La majorité des combats se situent dans la région d’Alep. Les forces de Bachar El-Assad ont subit des pertes de territoire autour de la ville d’Al-Eis située à quelques kilomètres à l’Est de l’autoroute M5. La situation dans cette zone semble s’être calmée. A contrario, c’est à la périphérie immédiate d’Alep que se situent la plupart des combats. L’objectif recherché est de fractionner le saillant rebelle puis de réduire les poches ainsi constituées. L’axe d’effort se situe le long de la rivière Quwayq en direction du quartier kurde de Sheikh Maqsoud.

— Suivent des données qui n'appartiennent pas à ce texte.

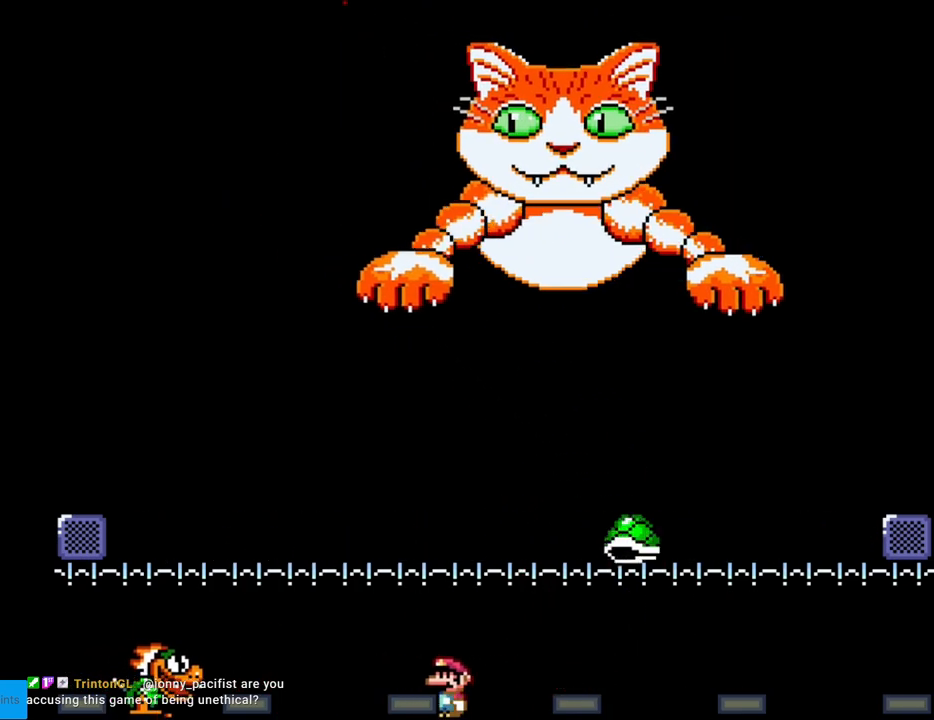
{"buttons": ["Y", "DPAD_RIGHT"], "events": [[17, "Y", "down"], [367, "DPAD_RIGHT", "down"]]}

L’initiative américaine contre l’Etat Islamique
Ce n’est pas à proprement parler une intervention américaine dont il s’agit mais bien d’une offensive placée sous la férule des USA, avec la présence de forces spéciales américaines. L’originalité de ces interventions c’est que les américains (et non pas les occidentaux) encadrent les combats au sol sans y participer directement. Il y a assez de combattants prêts à en découdre sur place sans qu’il soit nécessaire de risquer des vies américaines. Le jeu des alliances est malgré tout très délicat car le soutien à tel groupe de combat peut être très mal perçu par un autre etc… La Turquie par exemple, ne voit pas du tout d’un bon œil le soutien accordé aux combattants kurdes sous couvert de lutte contre Daech. Le président turc M. Erdogan a ainsi vivement critiqué son allié américain pour ce soutien actif "Que font les soldats américains vêtus d’uniformes marqués d’emblèmes terroristes ?"

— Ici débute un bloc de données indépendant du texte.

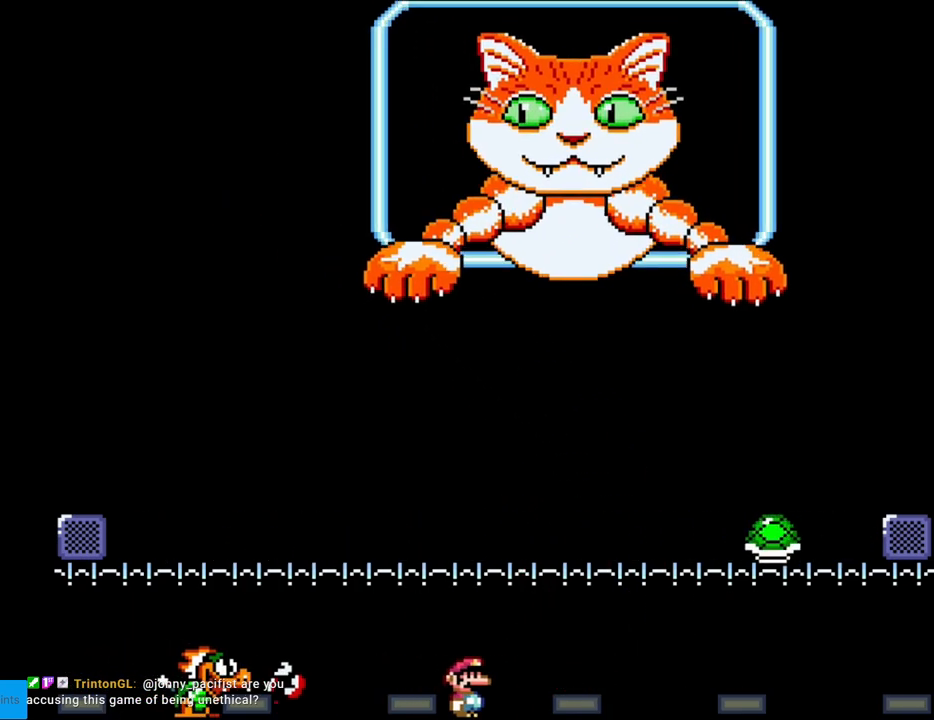
{"buttons": ["Y", "DPAD_LEFT"], "events": [[317, "DPAD_RIGHT", "up"], [333, "DPAD_LEFT", "down"]]}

Techniquement les américains se chargent de l’appui aérien et de la logistique. Le travail au sol est délégué autour de Mossoul principalement aux kurdes et l’on retrouve des milices paramilitaires chiites aux cotés de l’armée irakienne à Fallujah. Outre ces deux bastions de l’Etat Islamique en Irak, deux autres métropoles subissent cette poussée en Syrie. Ce sont Manbij à l’Ouest de l’Euphrate et bien évidemment la « capitale » Raqqa.

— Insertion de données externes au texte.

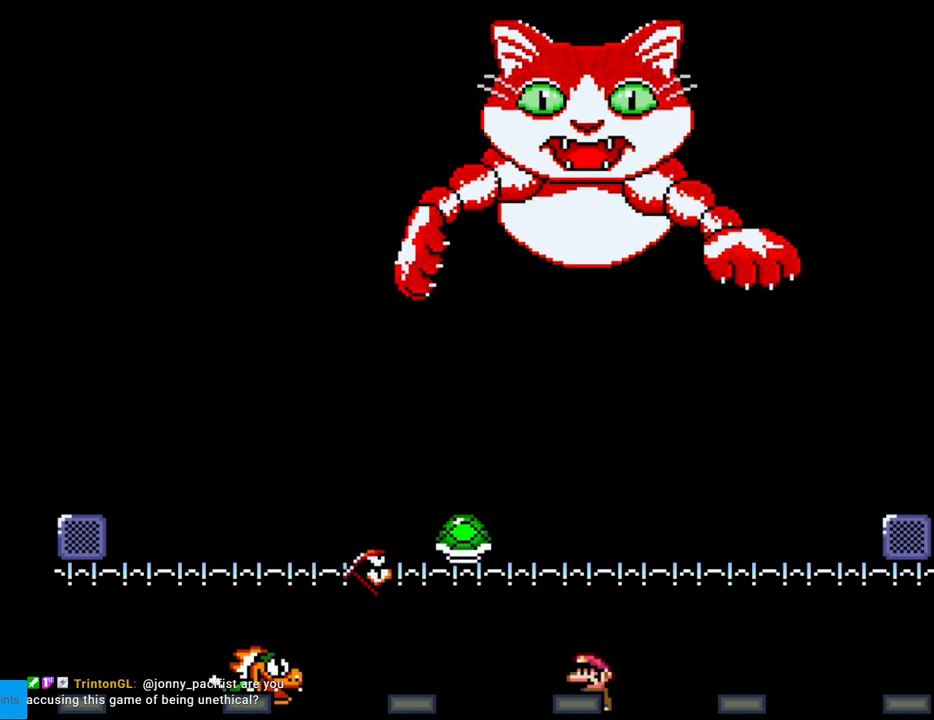
{"buttons": ["X", "DPAD_RIGHT"], "events": [[67, "DPAD_LEFT", "up"], [133, "DPAD_LEFT", "down"], [367, "Y", "up"], [383, "X", "down"], [450, "DPAD_LEFT", "up"], [500, "DPAD_RIGHT", "down"]]}
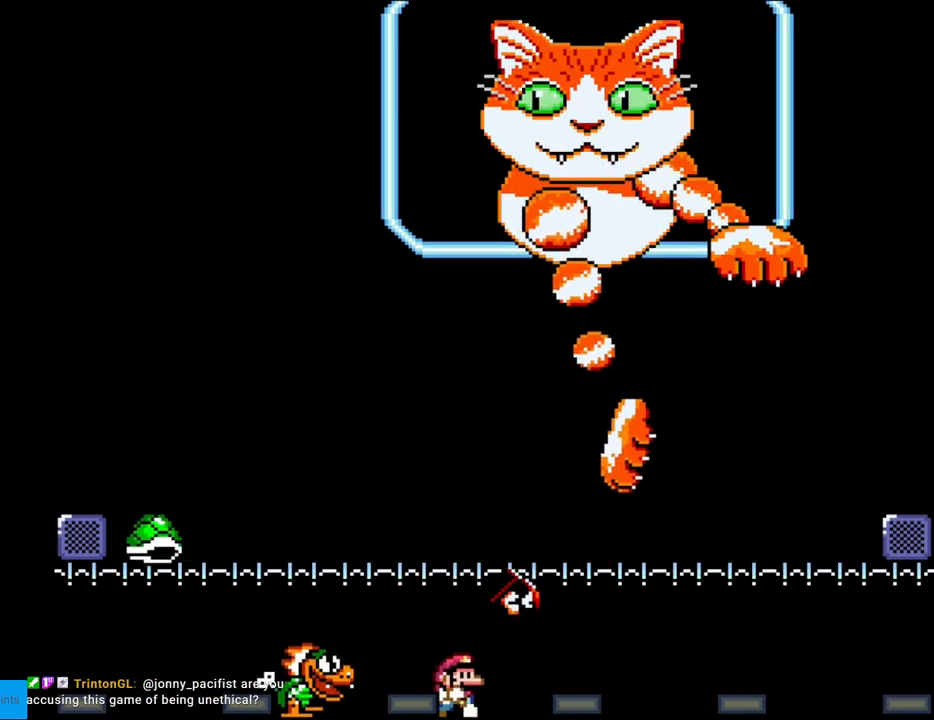
{"buttons": ["Y", "DPAD_RIGHT"], "events": [[50, "A", "down"], [117, "A", "up"], [467, "X", "up"], [467, "Y", "down"]]}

Le procédé est audacieux car en attaquant partout à la fois, il empêche l’ennemi de pouvoir s’organiser et le place dans une situation de défense sur tous les fronts. Aucun renfort de troupes et de matériel ne peut donc être dépêché sur un point précis du front. L’initiative semble changer de camp et le fait de maintenir une pression omniprésente permet de réduire les positions adverses une par une. C’est ce qu’il semble se passer actuellement puisque des quatre bastions islamiques, seul Fallujah subit un assaut avancé. Les trois autres villes étant dans une phase d’encerclement large avec des combats de faible intensité. La libération de Fallujah distante de Bagdad de seulement quarante kilomètres permettra de relâcher la pression sur la capitale irakienne.
On le voit, la guerre en Syrie vient de prendre un nouveau tournant avec l’offensive généralisée initiée par les américains. Nous avons appris à nos dépens que l’Etat Islamique est coriace et qu’il défendra fanatiquement son califat, ne crions pas victoire prématurément.